Outre son histoire chronologique, la maison Diocésaine offre trois héritages conséquents. D’ailleurs, la façade austère qui donne sur la rue du Lieutenant Herduin, ne doit pas rebuter le visiteur. Car effectivement, quand il en aura franchi le seuil, il découvrira un riche héritage de la vie de l’Église de Reims.

UN HÉRITAGE HISTORIQUE

Construite en 1924-1927, sous l’épiscopat de son Éminence le Cardinal Luçon, sous la direction de Mr Duroy-Lamy, architecte, cette grande bâtisse suit le plan monastique : trois ailes en carré fermées par la chapelle. Le tout est desservi par un cloître. C’est là l’héritage du séminaire du Cardinal de Lorraine, ouvert en 1564 au Mont-Dieu, rue du Barbâtre ; c’est le premier séminaire fondé en France à la suite du décret du Concile de Trente (la Bulle d’Institution signée du Pape Pie IV date de 1563). De 1588 à 1685, le Cardinal Louis de Lorraine transféra le séminaire auprès du collège des «Bons Enfants», avant de le construire dans l’enceinte même de ce collège. En 1820, le séminaire occupa l’abbaye Saint-Denis, aujourd’hui musée des Beaux-Arts, rue Chanzy.

À la suite de la séparation de l’Église et de l’État, le séminaire s’installa dans ces locaux, devenus aussi en 1993, Maison Diocésaine, réaménagée avec talent par Mr Ledoux, architecte.

 

UN HÉRITAGE LITTÉRAIRE

Mr Ledoux a fait de la chapelle deux niveaux.

Le rez-de-chaussée est réservé à la bibliothèque diocésaine, riche de 60.000 livres. Il faut noter qu’après la séparation de l’Église et de l’État, la collection la plus ancienne a été confiée à la bibliothèque Carnegie où elle est conservée dans de très bonnes conditions.

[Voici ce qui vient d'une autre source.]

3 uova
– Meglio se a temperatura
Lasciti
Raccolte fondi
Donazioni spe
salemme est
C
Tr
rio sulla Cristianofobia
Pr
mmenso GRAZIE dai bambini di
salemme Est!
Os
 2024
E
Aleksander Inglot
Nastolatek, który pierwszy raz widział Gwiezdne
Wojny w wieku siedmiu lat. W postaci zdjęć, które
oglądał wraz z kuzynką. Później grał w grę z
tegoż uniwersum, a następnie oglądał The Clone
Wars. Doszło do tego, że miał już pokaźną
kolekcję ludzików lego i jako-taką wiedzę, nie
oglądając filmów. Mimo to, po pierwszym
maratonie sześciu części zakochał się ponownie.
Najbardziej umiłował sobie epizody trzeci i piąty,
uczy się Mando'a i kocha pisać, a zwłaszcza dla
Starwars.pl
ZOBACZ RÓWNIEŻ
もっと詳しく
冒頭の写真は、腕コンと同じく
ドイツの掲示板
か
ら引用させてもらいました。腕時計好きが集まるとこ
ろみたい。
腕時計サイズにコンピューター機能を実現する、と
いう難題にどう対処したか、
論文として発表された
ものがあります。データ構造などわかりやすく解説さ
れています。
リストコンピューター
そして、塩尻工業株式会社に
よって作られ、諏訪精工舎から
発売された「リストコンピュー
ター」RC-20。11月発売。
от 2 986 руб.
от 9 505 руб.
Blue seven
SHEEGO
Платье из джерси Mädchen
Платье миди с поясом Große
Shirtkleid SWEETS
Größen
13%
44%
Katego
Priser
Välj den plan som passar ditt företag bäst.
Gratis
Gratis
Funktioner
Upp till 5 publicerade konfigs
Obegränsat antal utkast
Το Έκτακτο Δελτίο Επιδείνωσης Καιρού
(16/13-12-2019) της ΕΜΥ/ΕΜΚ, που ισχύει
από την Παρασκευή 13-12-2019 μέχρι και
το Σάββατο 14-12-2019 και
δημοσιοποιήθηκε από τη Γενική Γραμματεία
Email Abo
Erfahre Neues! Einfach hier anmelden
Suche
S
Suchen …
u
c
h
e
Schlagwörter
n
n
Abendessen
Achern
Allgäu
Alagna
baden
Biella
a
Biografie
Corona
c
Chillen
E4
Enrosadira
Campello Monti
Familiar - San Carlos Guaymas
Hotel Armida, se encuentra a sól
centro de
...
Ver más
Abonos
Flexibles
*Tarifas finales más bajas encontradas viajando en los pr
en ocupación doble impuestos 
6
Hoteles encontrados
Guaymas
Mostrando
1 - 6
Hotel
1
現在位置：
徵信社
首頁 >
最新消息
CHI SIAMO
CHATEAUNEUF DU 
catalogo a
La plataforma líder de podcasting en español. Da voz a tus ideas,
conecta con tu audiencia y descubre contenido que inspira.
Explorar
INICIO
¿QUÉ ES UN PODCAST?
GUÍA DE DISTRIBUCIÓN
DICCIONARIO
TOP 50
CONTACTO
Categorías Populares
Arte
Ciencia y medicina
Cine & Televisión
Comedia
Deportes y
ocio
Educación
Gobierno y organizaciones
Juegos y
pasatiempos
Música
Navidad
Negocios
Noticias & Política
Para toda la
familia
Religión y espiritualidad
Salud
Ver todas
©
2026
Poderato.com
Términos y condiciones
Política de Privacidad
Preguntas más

Toutefois, on peut encore consulter à la bibliothèque diocésaine des ouvrages des XVIe, XVIIe et XVIIIe siècles, comme la Bible Polyglotte d’Antoine Vitre (1645), des manuscrits concernant le règlement des séminaires «Saint-Sulpice», la «Constitution Civile du Clergé», etc …

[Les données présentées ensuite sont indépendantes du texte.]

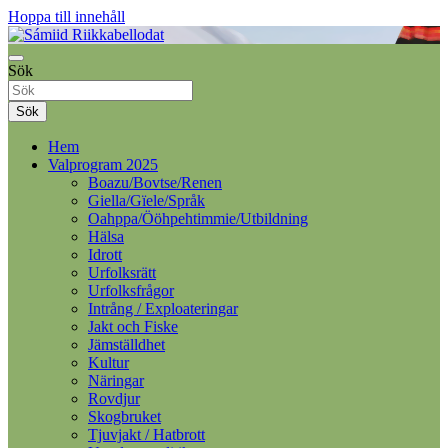
Hoppa till innehåll
Samelandspartiet
Sök
Sámiid Riikkabellodat
Sök
Hem
Valprogram 2025
Boazu/Bovtse/Renen
Giella/Gïele/Språk
Oahppa/Ööhpehtimmie/Utbildning
Hälsa
Idrott
Urfolksrätt
Urfolksfrågor
Intrång / Exploateringar
Jakt och Fiske
Jämställdhet
Kultur
Näringar
Rovdjur
Skogbruket
Tjuvjakt / Hatbrott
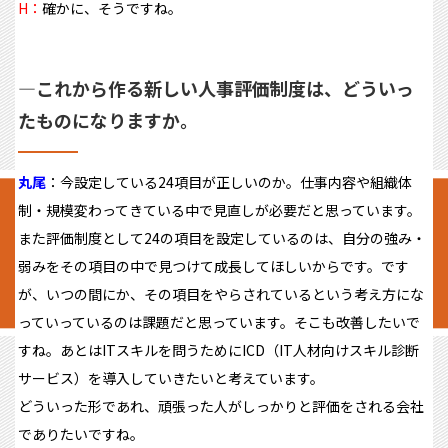
H：
確かに、そうですね。
―
これから作る新しい人事評価制度は、どういっ
たものになりますか。
丸尾
：今設定している24項目が正しいのか。仕事内容や組織体
制・規模変わってきている中で見直しが必要だと思っています。
また評価制度として24の項目を設定しているのは、自分の強み・
弱みをその項目の中で見つけて成長してほしいからです。です
が、いつの間にか、その項目をやらされているという考え方にな
っていっているのは課題だと思っています。そこも改善したいで
すね。あとはITスキルを問うためにICD（IT人材向けスキル診断
サービス）を導入していきたいと考えています。
どういった形であれ、頑張った人がしっかりと評価をされる会社
でありたいですね。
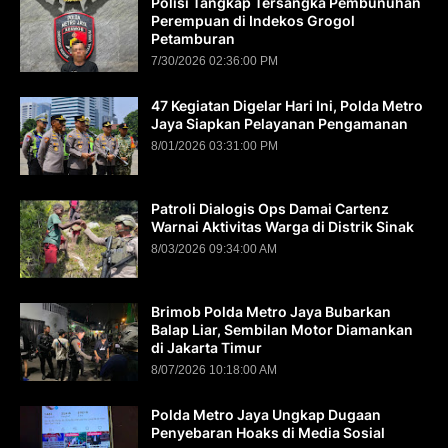
Polisi Tangkap Tersangka Pembunuhan
Perempuan di Indekos Grogol
Petamburan
7/30/2026 02:36:00 PM
47 Kegiatan Digelar Hari Ini, Polda Metro
Jaya Siapkan Pelayanan Pengamanan
8/01/2026 03:31:00 PM
Patroli Dialogis Ops Damai Cartenz
Warnai Aktivitas Warga di Distrik Sinak
8/03/2026 09:34:00 AM
Brimob Polda Metro Jaya Bubarkan
Balap Liar, Sembilan Motor Diamankan
di Jakarta Timur
8/07/2026 10:18:00 AM
Polda Metro Jaya Ungkap Dugaan
Penyebaran Hoaks di Media Sosial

Le chercheur aura aussi à sa disposition une riche collection de dictionnaires, tel le dictionnaire historique de Louis Moreri (1737), et tout autre ouvrage de science religieuse, théologie, histoire de l’Eglise, spiritualité et « Fonds Régional ». Le chœur de la chapelle est devenu de nos jours une très agréable salle de lecture.

UN HÉRITAGE ARTISTIQUE

Le niveau supérieur de la chapelle est devenu la salle «Sorbon» pouvant accueillir 300 personnes. Elle conserve les vitraux créés par Jacques Simon pendant les années 1930. Tandis qu’il restaurait la grande rose de la cathédrale, celle du chevet nord, qu’il recréait celle du chevet sud, le maître verrier rémois prend le temps de composer cette série originale de 14 vitraux qui évoquent les saints fondateurs de l’Église de Reims et des Ardennes. Chaque personnage représenté au centre est mis en valeur par un dessin novateur et par des couleurs lumineuses. Le registre inférieur relate un épisode marquant de leur vie. Le registre supérieur est un rappel mystique ou biblique.

Cette série, complétée par cinq vitraux, deux consacrés à la Vierge Marie et trois au sacerdoce, est une œuvre importante dans le renouveau de l’art du vitrail.